Adapting a Language Model While Preserving its General Knowledge
This addresses the issue of knowledge loss during domain adaptation for language models, which is incremental but important for applications requiring both general and specialized knowledge.
The paper tackles the problem of domain-adaptive pre-training for language models, which can degrade general knowledge, by proposing a method that soft-masks attention heads and uses contrastive learning to preserve general knowledge while integrating domain-specific knowledge, resulting in improved performance on end-tasks.

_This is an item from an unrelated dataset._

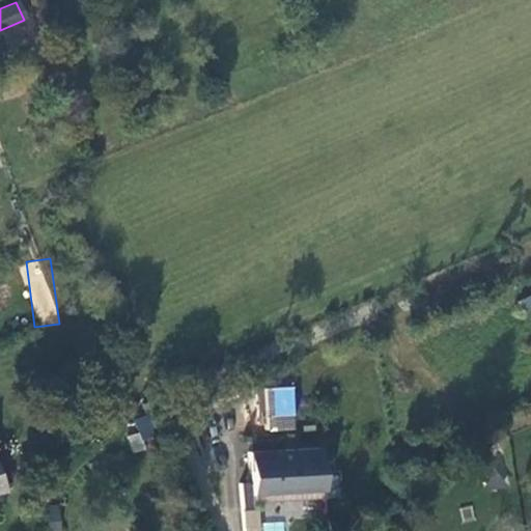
[(530,311),(530,292),(514,300),(521,316),(530,311)]
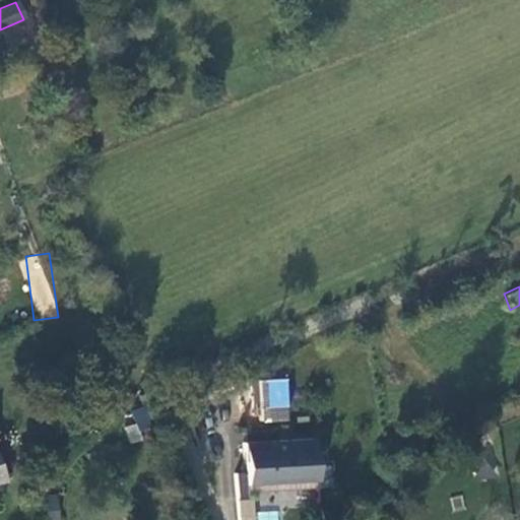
[(258,380),(261,423),(290,420),(287,378),(258,380)]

Domain-adaptive pre-training (or DA-training for short), also known as post-training, aims to train a pre-trained general-purpose language model (LM) using an unlabeled corpus of a particular domain to adapt the LM so that end-tasks in the domain can give improved performances. However, existing DA-training methods are in some sense blind as they do not explicitly identify what knowledge in the LM should be preserved and what should be changed by the domain corpus. This paper shows that the existing methods are suboptimal and proposes a novel method to perform a more informed adaptation of the knowledge in the LM by (1) soft-masking the attention heads based on their importance to best preserve the general knowledge in the LM and (2) contrasting the representations of the general and the full (both general and domain knowledge) to learn an integrated representation with both general and domain-specific knowledge. Experimental results will demonstrate the effectiveness of the proposed approach.